ISM reports a mild rebound in June manufacturing data
July 01, 2013
Following a month which saw its lowest levels since June 2009 and its first contraction since November 2012, manufacturing activity in June recovered some of its lost ground, according to the Institute for Supply Management’s monthly Manufacturing ISM Report on Business.
The PMI, the index used by the ISM to measure manufacturing activity—at 50.9 in June was ahead of May’s 49.0 by 1.9 percent and slightly ahead of April’s 50.7. June’s PMI is below the 12-month average of 51.2 and it has been over 50 in six of the last seven months.
Economic activity in the manufacturing sector had expanded for 34 straight months prior to contraction in June 2012, and overall economic activity has now expanded for 49 straight months and five times in the first six months of 2013, according to ISM.
New Orders, which are often referred to as the engine that drives manufacturing, recovered from a 3.5 percent drop in May with a 3.1 percent June gain. Production also saw a nice recovery, recovering from May’s 4.9 percent dip with a 4.8 percent increase.
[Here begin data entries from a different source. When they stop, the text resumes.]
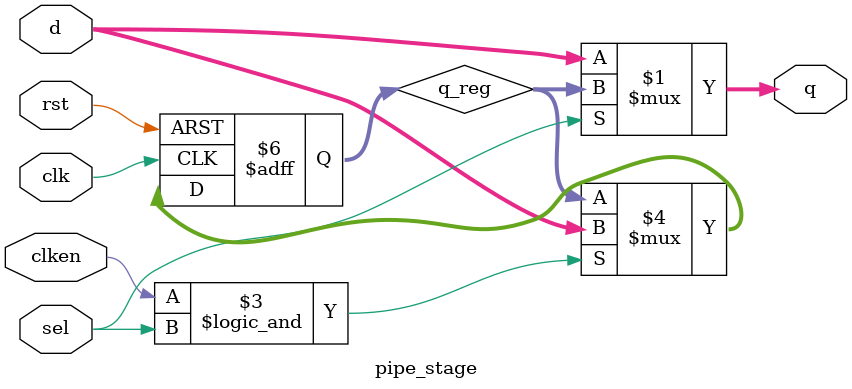
<source format=v>
module pipe_stage#(
    parameter N = 18,
    parameter RSTTYPE = "ASYNC"
)(
    input wire clk,
    input wire rst,
    input wire sel, clken,
    input wire [N-1:0] d,
    output wire [N-1:0] q
);

    reg [N-1:0] q_reg;
    
    // The register logic - only updates when sel=1 (pipeline enabled)
    generate
        if (RSTTYPE == "ASYNC") begin
            always @(posedge clk or posedge rst) begin
                if (rst) begin
                    q_reg <= 0;
                end else begin
                    if (clken && sel) begin
                        q_reg <= d;  // Register input when pipeline is enabled
                    end
                end
            end
        end else begin // Synchronous reset
            always @(posedge clk) begin
                if (rst) begin
                    q_reg <= 0;
                end else begin
                    if (clken && sel) begin
                        q_reg <= d;  // Register input when pipeline is enabled
                    end
                end
            end
        end
    endgenerate
    
    // Output mux: sel=1 uses registered value, sel=0 bypasses (direct input)
    assign q = sel ? q_reg : d;

endmodule

</source>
May showed contraction for the first time since August 2012 at 48.9 and was only the second time it has contracted since May 2009. Employment was essentially flat, falling 0.1 percent to 50.1. Employment fell 1.4 percent to 48.7.
“I think we are back on track, but the track is one of slow growth and slow improvement in general,” said Bradley J. Holcomb, CPSM, CPSD, chair of the ISM Manufacturing Business Survey Committee, in an interview.
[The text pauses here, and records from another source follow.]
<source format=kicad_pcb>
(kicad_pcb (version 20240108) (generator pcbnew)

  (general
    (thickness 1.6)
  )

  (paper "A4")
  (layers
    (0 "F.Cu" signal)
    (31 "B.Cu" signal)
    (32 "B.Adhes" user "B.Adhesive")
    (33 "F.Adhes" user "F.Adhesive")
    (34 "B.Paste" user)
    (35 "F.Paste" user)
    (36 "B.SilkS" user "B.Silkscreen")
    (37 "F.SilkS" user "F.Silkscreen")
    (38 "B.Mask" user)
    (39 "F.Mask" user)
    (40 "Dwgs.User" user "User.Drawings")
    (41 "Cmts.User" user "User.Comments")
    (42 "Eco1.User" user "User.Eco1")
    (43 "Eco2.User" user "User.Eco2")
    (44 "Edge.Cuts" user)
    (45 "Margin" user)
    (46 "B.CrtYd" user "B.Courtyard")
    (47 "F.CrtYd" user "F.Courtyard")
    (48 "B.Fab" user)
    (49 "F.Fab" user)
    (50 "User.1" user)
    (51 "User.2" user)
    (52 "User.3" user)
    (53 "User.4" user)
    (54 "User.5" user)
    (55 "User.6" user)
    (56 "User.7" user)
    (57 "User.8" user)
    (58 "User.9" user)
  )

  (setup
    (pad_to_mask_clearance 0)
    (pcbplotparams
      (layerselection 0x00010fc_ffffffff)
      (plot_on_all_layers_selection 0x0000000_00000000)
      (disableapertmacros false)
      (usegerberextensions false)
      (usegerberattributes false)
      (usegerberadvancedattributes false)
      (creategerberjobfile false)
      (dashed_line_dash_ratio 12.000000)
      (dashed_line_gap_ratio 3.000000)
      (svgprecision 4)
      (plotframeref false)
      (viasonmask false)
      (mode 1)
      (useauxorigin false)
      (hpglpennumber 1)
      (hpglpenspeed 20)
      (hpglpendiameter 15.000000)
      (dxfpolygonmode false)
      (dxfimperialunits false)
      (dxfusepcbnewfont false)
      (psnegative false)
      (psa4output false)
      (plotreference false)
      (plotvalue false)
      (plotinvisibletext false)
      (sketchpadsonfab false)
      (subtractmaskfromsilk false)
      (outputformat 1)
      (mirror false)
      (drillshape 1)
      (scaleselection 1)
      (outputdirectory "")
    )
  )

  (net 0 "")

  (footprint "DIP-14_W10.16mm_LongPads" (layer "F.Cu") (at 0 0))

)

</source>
The 3.1 percent increase in New Orders was viewed as welcome news by Holcomb, with gains in orders coming from 11 different industries, according to the report.
And when coupled with the near 5 percent Production pickup, these two metrics, said Holcomb, can be viewed as the two main drivers for June’s PMI increase.
“Looking closely at Production with a 4.8 percent increase, it is to some degree a reflection of working off a little more of the backlog (Backlog of Orders dipped 1.5 percent June to 46.5.) that is always controlled by production management,” explained Holcomb. “Collectively, New Orders and Production are floating this whole boat.”
In the respondent comments section of the report, a fabricated metal products respondent said that while business is steady, qualified CNC machinists are hard to find. Holcomb said this speaks to how, on the manufacturing employment side, certain manufacturing-based skill sets need to be upgraded over time as manufacturing becomes more technological.
He added that this month’s manufacturing number could simply be a brief pause in the long run.
Supplier Deliveries and Inventories both saw gains with Supplier Deliveries up 1.3 percent to 50 and Inventories up 1.5 percent to 50.5.
“Inventories have operated in a well-managed range this year between 46 percent and 50.5,” he said. “Any time there is a bit of a cautious approach; you see and feel slow growth and slow improvements, with companies doing what they have to have low inventories as a way to control costs and not to get caught with too much inventory in case new orders don’t materialize.”
June Prices rose 3.0 percent to 52.5. When prices go up gently in a controlled fashion, Holcomb said it is a reflection of supply and demand, and the fact that prices were sub-50 last month is not terrible but at the same time Holcomb said a longer-term deflationary trend is not welcome. Instead, stability and mild-control inflation is preferred.
When asked about the overall health of the manufacturing sector compared to a year ago, Holcomb said 2013 started out very similarly to 2012, with June and July showing healthy levels.
“The patterns are pretty similar so far,” he said. “We really are expecting and hoping for a better second half and there is reason to be cautiously optimistic about that, but we thought the same thing last year and the year before. It really is up to a whole lot of things beyond our control, regarding a number of things like the economy, weather, and Europe, among others. There is nothing here to indicate that we won’t have a good second half.”